Start of Records supplied

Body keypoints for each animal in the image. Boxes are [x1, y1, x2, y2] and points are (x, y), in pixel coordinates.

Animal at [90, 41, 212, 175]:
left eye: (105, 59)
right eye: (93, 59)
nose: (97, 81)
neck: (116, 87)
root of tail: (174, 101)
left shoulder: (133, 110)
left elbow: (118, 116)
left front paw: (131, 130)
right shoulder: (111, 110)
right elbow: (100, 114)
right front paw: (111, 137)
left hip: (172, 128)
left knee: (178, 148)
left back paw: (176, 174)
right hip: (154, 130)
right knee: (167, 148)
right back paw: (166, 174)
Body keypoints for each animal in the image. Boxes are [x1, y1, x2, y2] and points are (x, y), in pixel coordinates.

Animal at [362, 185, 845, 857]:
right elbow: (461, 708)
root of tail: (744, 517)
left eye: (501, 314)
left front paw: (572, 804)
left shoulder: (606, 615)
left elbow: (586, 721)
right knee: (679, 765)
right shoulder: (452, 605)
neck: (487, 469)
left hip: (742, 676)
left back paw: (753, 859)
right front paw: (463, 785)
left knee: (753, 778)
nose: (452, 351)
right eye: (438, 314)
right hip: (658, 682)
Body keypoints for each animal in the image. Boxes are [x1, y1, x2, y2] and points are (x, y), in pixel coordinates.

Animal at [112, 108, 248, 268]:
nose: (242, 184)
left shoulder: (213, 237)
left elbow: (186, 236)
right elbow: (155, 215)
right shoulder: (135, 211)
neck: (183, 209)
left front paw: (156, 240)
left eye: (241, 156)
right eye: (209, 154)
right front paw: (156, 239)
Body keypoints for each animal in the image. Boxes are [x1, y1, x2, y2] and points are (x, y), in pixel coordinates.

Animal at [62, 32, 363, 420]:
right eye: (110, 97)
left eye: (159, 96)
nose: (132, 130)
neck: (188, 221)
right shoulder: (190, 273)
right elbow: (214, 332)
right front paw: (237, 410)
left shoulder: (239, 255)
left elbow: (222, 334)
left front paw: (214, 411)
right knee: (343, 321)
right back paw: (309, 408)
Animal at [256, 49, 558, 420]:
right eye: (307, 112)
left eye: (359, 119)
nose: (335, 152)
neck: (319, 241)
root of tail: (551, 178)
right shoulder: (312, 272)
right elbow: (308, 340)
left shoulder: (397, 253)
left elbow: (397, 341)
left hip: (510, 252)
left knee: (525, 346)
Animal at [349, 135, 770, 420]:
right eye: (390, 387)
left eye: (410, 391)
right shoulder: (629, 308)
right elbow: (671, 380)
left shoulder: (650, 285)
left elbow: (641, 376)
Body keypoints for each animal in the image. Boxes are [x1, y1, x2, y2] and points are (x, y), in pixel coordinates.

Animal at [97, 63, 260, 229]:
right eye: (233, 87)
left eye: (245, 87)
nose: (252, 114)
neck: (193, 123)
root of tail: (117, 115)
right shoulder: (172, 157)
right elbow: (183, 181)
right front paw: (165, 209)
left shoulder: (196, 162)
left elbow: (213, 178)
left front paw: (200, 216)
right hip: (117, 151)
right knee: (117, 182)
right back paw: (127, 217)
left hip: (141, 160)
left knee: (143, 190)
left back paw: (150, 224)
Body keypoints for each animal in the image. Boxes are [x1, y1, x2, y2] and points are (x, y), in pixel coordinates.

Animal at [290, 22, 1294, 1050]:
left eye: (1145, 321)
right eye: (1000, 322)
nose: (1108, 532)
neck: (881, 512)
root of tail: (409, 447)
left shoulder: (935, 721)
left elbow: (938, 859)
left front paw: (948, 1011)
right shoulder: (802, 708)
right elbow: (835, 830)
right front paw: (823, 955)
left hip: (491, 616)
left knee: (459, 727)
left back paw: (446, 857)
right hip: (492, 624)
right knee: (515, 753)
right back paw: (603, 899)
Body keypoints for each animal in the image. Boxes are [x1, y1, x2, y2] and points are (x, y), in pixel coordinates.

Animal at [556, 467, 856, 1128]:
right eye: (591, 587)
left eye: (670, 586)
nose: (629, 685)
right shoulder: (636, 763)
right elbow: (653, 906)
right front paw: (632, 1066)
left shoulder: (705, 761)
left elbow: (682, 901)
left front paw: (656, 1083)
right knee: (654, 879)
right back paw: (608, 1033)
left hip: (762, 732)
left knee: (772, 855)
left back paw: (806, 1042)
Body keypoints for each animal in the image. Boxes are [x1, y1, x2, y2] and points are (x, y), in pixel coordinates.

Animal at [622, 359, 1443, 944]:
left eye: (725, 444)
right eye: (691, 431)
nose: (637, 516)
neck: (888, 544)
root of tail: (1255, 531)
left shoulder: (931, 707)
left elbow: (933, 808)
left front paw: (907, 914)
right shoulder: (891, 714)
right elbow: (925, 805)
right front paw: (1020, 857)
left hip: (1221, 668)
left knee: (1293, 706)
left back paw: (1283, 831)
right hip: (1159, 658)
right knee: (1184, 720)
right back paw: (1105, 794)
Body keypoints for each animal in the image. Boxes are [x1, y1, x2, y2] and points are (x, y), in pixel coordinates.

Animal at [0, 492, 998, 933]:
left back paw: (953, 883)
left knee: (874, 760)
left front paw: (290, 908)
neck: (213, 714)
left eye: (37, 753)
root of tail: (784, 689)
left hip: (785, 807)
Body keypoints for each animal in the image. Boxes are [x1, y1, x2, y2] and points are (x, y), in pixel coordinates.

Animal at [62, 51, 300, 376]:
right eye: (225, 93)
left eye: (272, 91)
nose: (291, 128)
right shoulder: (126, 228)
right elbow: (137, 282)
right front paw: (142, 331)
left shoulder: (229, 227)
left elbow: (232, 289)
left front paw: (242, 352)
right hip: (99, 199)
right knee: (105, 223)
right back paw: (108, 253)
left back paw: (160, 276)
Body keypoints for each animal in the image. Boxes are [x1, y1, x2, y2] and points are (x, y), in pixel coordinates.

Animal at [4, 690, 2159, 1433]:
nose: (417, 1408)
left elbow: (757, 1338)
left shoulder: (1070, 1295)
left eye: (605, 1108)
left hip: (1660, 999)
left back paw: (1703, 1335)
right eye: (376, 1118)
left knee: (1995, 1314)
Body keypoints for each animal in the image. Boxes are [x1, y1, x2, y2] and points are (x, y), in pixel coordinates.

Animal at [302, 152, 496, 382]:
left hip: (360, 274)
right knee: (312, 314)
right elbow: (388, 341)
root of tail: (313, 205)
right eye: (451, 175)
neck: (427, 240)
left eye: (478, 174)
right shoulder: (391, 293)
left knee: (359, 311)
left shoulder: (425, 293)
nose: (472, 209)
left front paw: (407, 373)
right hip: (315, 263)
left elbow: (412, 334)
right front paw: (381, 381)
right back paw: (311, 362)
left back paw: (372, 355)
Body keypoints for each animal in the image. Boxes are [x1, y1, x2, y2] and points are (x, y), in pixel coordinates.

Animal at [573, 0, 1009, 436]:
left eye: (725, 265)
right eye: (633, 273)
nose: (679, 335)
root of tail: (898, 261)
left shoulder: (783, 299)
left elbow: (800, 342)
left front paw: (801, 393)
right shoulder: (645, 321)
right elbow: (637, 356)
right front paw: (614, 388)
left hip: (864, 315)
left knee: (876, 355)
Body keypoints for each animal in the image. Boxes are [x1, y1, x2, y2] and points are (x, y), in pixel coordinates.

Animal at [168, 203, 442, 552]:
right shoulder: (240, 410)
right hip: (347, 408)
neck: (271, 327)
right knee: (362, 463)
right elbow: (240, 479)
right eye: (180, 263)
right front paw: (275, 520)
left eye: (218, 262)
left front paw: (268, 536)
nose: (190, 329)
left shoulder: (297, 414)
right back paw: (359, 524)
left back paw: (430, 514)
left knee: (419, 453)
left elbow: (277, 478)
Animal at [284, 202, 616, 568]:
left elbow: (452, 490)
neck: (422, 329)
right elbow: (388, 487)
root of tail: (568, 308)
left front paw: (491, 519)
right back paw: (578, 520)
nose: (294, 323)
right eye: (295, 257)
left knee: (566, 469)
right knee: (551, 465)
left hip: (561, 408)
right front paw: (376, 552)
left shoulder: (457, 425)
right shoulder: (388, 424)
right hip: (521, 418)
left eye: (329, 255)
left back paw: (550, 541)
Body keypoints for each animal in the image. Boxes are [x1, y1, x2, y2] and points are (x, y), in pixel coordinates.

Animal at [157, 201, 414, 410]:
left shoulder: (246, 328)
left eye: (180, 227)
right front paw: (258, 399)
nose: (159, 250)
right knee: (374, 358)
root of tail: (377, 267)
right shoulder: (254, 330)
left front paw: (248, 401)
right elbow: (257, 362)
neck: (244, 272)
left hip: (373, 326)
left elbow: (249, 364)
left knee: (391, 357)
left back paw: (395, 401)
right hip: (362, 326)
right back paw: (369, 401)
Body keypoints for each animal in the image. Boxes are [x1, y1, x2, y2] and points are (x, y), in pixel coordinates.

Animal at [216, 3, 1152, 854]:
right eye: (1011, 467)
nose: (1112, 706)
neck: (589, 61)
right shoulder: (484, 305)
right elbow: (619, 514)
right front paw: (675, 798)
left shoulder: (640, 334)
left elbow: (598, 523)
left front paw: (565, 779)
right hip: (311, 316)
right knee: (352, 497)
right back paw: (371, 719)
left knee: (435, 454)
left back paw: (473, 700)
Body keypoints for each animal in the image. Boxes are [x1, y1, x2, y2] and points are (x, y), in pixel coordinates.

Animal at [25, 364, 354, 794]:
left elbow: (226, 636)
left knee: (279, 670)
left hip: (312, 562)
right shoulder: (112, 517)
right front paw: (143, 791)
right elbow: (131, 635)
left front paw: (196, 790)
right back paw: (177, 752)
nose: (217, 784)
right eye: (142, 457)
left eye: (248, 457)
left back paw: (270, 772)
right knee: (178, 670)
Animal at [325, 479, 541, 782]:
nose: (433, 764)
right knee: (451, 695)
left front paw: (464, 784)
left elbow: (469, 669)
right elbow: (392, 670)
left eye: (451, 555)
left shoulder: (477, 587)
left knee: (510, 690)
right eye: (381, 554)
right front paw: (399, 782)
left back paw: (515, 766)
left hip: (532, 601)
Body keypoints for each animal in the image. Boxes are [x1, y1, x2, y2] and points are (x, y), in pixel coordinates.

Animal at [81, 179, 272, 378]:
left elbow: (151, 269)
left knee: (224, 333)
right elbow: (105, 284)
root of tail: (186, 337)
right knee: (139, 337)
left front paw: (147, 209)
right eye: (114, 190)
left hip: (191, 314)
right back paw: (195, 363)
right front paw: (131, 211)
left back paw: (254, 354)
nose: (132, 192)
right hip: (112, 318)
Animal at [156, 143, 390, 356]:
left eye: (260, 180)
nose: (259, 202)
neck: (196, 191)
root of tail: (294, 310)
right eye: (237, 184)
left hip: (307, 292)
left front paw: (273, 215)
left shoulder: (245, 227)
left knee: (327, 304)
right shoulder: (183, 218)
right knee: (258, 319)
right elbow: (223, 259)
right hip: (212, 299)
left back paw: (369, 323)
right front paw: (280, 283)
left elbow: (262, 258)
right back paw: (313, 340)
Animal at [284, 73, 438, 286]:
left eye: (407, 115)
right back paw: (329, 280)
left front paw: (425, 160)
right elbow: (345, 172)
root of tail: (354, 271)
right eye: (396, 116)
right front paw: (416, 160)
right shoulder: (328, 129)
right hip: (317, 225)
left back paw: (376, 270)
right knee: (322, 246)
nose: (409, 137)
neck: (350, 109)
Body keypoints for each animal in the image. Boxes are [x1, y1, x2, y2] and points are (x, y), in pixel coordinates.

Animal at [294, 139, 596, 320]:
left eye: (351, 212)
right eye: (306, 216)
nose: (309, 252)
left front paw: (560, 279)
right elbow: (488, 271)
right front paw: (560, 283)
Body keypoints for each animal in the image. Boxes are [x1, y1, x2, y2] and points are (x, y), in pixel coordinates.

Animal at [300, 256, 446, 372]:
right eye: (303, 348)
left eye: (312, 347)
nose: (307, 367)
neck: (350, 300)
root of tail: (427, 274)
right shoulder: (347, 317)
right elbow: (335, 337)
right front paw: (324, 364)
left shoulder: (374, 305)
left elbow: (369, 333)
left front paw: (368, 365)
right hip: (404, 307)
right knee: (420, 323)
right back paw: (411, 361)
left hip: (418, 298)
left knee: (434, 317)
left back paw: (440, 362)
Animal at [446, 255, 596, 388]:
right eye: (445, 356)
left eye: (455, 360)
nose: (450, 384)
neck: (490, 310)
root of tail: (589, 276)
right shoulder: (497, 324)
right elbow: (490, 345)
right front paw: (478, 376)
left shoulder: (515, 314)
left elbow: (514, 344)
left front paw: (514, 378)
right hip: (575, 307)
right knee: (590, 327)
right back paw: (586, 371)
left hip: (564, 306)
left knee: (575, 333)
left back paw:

End of Records supplied

▶ _What is being asked_
Only the lines from the one containing "left elbow: (262, 258)" through the last line of the records should appear, each written out exactly.

▶ _Solution to this task_
left elbow: (262, 258)
right back paw: (313, 340)
Animal at [284, 73, 438, 286]:
left eye: (407, 115)
right back paw: (329, 280)
left front paw: (425, 160)
right elbow: (345, 172)
root of tail: (354, 271)
right eye: (396, 116)
right front paw: (416, 160)
right shoulder: (328, 129)
right hip: (317, 225)
left back paw: (376, 270)
right knee: (322, 246)
nose: (409, 137)
neck: (350, 109)
Body keypoints for each animal in the image. Boxes are [x1, y1, x2, y2] and points are (x, y), in pixel coordinates.

Animal at [294, 139, 596, 320]:
left eye: (351, 212)
right eye: (306, 216)
nose: (309, 252)
left front paw: (560, 279)
right elbow: (488, 271)
right front paw: (560, 283)
Body keypoints for each animal in the image. Boxes are [x1, y1, x2, y2] and points are (x, y), in pixel coordinates.

Animal at [300, 256, 446, 372]:
right eye: (303, 348)
left eye: (312, 347)
nose: (307, 367)
neck: (350, 300)
root of tail: (427, 274)
right shoulder: (347, 317)
right elbow: (335, 337)
right front paw: (324, 364)
left shoulder: (374, 305)
left elbow: (369, 333)
left front paw: (368, 365)
right hip: (404, 307)
right knee: (420, 323)
right back paw: (411, 361)
left hip: (418, 298)
left knee: (434, 317)
left back paw: (440, 362)
Animal at [446, 255, 596, 388]:
right eye: (445, 356)
left eye: (455, 360)
nose: (450, 384)
neck: (490, 310)
root of tail: (589, 276)
right shoulder: (497, 324)
right elbow: (490, 345)
right front paw: (478, 376)
left shoulder: (515, 314)
left elbow: (514, 344)
left front paw: (514, 378)
right hip: (575, 307)
right knee: (590, 327)
right back paw: (586, 371)
left hip: (564, 306)
left knee: (575, 333)
left back paw:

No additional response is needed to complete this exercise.